__Dataset records__:

━━━━━━━━━━━━━━━━

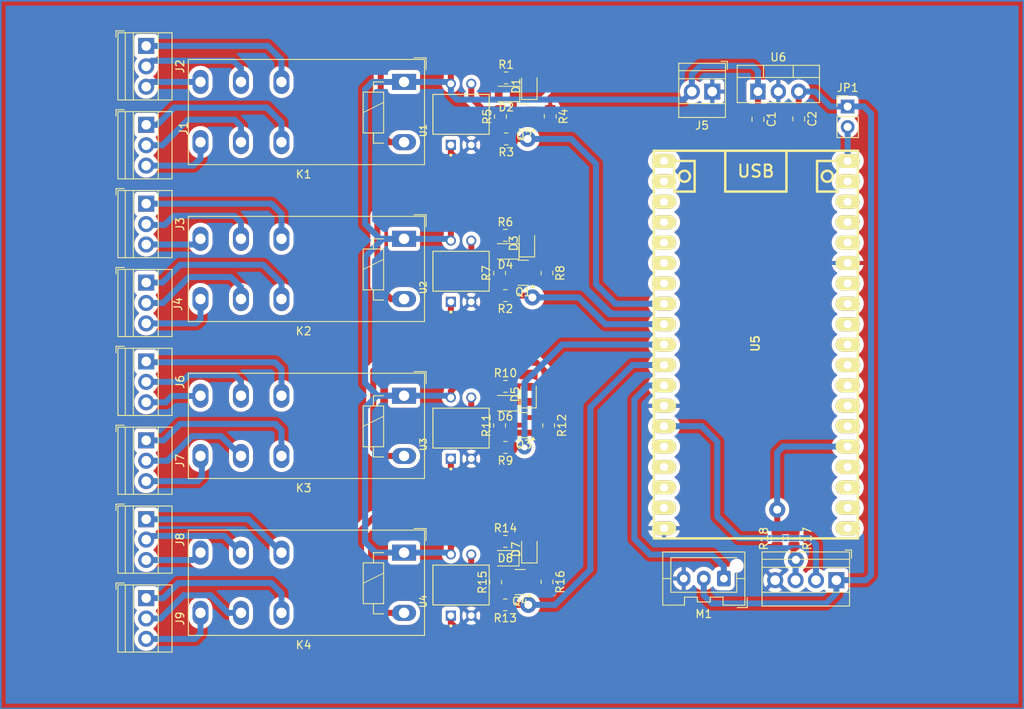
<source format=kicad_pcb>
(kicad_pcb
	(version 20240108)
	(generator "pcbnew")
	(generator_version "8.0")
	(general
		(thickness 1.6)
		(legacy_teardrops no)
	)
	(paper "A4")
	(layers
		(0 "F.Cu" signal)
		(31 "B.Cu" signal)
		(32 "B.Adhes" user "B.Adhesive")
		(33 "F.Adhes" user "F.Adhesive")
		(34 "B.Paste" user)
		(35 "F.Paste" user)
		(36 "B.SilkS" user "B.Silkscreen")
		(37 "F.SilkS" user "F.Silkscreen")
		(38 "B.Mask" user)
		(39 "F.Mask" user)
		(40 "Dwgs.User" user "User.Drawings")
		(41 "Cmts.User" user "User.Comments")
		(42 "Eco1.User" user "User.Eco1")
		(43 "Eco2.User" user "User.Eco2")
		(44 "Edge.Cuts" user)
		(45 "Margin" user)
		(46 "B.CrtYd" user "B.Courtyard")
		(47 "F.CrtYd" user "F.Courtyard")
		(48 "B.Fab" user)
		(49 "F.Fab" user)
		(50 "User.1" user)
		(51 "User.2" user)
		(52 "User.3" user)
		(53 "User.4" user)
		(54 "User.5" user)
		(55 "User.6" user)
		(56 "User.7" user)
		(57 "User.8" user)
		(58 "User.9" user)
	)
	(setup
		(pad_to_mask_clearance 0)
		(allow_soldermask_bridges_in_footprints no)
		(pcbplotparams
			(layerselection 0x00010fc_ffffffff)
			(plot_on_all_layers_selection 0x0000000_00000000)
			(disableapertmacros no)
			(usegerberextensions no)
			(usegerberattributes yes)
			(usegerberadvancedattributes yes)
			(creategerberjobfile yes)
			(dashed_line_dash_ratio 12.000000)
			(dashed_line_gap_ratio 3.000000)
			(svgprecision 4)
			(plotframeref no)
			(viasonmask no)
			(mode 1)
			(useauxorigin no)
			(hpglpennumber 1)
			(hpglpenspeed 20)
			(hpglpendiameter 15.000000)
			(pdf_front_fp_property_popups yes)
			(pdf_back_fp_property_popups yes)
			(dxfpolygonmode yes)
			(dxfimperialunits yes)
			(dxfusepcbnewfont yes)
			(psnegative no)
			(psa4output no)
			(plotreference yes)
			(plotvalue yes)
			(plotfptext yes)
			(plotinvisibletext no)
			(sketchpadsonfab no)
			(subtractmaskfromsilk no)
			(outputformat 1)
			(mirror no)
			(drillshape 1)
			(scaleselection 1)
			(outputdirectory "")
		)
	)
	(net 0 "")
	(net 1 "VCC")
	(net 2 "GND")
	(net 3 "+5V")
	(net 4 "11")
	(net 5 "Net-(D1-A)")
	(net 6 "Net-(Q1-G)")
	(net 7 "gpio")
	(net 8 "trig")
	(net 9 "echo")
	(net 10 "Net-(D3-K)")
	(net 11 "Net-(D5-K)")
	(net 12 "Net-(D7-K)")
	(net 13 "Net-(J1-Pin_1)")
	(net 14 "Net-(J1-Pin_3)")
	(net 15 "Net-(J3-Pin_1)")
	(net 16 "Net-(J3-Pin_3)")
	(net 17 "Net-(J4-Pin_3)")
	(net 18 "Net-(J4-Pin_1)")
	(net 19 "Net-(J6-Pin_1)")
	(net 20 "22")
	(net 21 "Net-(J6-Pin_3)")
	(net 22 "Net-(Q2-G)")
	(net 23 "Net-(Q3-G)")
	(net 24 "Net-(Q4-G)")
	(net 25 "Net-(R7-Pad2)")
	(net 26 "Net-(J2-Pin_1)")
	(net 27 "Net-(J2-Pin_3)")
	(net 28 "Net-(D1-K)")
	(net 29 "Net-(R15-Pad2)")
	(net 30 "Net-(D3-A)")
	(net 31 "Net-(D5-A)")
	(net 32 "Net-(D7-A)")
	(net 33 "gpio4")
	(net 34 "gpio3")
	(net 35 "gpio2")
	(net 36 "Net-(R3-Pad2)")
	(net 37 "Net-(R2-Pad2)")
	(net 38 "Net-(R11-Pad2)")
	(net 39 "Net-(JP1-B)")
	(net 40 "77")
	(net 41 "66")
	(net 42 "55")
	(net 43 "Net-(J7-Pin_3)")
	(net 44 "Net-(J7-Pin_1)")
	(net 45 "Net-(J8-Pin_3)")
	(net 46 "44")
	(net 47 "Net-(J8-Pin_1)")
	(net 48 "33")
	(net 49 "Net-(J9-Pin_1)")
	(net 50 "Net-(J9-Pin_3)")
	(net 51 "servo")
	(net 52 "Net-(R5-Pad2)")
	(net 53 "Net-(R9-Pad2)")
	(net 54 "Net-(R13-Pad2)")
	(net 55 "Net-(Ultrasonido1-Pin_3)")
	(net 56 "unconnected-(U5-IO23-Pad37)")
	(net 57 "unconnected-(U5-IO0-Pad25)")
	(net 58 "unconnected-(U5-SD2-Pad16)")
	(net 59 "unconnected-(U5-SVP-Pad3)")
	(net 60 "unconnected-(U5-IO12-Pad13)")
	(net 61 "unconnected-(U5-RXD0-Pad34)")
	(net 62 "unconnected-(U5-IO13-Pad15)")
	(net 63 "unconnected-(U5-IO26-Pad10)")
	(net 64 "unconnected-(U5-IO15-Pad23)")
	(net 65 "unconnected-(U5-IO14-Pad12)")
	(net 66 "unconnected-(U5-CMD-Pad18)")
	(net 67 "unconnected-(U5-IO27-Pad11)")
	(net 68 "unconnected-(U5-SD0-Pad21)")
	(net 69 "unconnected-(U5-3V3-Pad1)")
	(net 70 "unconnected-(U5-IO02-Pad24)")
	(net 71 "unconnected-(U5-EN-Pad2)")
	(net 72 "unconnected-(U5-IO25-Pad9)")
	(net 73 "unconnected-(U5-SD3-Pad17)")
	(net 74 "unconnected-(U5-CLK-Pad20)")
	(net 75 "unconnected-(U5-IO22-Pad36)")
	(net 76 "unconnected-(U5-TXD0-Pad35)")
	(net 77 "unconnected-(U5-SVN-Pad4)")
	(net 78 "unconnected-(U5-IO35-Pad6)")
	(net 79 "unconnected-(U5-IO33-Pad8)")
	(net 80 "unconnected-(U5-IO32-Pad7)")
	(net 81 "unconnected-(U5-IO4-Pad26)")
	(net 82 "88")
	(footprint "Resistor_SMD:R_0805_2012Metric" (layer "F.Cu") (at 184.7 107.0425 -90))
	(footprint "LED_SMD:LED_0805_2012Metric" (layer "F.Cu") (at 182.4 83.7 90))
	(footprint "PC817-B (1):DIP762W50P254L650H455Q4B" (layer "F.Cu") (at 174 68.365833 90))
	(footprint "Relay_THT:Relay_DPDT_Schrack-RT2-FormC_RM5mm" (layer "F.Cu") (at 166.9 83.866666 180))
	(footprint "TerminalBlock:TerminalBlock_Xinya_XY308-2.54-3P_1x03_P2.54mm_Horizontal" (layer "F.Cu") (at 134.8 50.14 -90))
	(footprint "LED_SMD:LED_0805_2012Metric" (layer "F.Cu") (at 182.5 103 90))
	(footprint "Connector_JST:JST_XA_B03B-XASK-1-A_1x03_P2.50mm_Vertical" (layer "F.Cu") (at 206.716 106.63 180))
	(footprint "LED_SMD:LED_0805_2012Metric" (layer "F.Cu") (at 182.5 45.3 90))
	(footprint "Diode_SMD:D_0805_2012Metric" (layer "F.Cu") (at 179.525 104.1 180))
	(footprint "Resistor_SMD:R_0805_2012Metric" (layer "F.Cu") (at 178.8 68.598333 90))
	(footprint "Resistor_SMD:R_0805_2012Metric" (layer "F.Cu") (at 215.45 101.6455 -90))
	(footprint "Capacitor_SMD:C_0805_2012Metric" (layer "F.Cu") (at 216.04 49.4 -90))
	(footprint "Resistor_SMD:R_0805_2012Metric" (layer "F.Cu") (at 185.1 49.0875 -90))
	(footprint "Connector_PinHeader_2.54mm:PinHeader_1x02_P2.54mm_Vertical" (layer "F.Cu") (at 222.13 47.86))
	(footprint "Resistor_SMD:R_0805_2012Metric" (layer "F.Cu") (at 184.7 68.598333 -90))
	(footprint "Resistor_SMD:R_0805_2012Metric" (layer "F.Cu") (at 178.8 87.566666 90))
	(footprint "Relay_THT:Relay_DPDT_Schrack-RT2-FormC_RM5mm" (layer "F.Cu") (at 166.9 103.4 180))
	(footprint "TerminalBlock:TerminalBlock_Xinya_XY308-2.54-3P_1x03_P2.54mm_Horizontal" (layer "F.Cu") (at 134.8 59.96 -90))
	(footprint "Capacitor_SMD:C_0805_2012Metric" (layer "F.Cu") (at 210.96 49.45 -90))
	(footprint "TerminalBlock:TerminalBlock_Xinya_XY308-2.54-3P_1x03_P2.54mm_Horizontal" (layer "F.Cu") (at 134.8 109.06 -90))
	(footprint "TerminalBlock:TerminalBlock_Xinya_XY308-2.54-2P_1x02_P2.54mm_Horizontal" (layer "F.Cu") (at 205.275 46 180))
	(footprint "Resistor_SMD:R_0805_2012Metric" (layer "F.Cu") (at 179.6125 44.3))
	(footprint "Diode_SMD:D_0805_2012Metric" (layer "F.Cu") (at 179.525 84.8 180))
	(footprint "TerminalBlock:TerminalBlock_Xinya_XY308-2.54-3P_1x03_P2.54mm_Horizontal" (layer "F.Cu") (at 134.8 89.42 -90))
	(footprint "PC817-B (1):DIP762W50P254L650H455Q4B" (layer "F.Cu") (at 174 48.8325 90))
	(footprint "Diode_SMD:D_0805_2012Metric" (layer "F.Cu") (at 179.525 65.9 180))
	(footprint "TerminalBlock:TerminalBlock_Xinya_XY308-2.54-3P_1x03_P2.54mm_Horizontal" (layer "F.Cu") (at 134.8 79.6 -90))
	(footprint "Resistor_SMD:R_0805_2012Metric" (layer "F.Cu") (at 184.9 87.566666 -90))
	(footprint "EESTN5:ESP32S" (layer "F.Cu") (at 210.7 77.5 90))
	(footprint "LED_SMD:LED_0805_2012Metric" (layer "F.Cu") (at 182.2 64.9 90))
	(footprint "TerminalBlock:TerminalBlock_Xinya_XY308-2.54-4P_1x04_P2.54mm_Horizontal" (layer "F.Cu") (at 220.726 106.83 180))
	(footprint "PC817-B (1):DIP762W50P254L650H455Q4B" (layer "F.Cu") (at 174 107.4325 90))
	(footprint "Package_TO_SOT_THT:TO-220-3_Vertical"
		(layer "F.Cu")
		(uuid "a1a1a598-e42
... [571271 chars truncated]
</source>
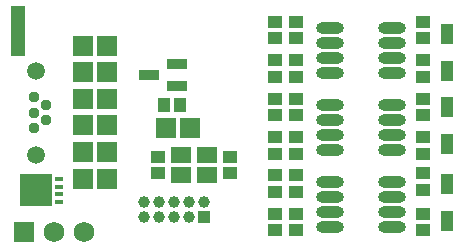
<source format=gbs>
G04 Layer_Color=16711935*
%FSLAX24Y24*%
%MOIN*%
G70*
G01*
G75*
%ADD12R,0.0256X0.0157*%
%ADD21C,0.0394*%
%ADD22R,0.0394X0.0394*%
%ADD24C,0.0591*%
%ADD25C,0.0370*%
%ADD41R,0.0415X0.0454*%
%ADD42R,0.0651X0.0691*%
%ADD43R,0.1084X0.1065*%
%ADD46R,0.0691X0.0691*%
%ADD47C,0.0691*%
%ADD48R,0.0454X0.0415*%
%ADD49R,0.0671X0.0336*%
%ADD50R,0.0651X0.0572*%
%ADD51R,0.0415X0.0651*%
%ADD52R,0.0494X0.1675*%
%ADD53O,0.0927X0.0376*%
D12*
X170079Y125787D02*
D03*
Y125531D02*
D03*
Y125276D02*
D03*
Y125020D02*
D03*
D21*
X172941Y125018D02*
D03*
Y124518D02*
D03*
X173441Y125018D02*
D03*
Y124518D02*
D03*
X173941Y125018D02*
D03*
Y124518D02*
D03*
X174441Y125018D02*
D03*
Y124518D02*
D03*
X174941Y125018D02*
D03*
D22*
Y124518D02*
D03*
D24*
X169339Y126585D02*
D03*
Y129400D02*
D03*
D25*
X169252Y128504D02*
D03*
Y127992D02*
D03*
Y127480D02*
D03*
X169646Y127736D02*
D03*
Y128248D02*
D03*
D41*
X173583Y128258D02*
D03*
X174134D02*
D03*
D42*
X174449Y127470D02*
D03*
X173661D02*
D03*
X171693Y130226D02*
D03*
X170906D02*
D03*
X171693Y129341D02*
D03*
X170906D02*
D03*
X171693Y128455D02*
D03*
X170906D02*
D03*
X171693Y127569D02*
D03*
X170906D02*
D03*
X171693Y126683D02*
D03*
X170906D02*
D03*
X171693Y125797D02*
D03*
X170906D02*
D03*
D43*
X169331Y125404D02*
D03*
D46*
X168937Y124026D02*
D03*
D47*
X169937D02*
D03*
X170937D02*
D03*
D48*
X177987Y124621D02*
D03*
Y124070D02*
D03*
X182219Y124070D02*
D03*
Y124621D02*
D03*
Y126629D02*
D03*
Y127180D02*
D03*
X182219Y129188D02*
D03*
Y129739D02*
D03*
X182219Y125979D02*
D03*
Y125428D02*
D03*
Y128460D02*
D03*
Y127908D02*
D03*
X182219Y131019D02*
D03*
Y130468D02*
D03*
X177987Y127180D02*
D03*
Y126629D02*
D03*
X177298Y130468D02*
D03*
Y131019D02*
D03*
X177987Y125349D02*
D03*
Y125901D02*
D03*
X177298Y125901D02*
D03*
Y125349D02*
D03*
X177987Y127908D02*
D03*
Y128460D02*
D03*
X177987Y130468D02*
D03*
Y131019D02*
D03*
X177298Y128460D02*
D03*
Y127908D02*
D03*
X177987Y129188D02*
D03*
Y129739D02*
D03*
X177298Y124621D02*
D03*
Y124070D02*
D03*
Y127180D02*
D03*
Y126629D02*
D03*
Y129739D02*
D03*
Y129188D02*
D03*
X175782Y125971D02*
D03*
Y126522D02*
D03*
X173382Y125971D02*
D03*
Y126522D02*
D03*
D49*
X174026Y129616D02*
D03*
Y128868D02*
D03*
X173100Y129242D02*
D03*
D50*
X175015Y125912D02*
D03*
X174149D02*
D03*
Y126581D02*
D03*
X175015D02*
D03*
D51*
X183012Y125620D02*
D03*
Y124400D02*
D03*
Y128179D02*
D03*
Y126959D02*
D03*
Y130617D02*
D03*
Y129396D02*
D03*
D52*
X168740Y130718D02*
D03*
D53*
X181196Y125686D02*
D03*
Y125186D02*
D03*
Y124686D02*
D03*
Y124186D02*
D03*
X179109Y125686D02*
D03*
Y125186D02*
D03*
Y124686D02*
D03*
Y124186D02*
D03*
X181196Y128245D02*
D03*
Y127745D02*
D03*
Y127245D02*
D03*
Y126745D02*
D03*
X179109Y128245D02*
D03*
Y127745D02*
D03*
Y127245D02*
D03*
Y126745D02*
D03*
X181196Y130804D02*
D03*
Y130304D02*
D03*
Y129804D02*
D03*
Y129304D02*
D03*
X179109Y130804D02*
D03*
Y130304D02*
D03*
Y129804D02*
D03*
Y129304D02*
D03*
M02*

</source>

━━━━━━━━━━━━━━━━

__Activity__:
Copy exactly the lines of the listing above, beginning at the line with "X179109Y130804D02*" and ending at its final line; write out nothing else.

__Solution to this exercise__:
X179109Y130804D02*
D03*
Y130304D02*
D03*
Y129804D02*
D03*
Y129304D02*
D03*
M02*

</source>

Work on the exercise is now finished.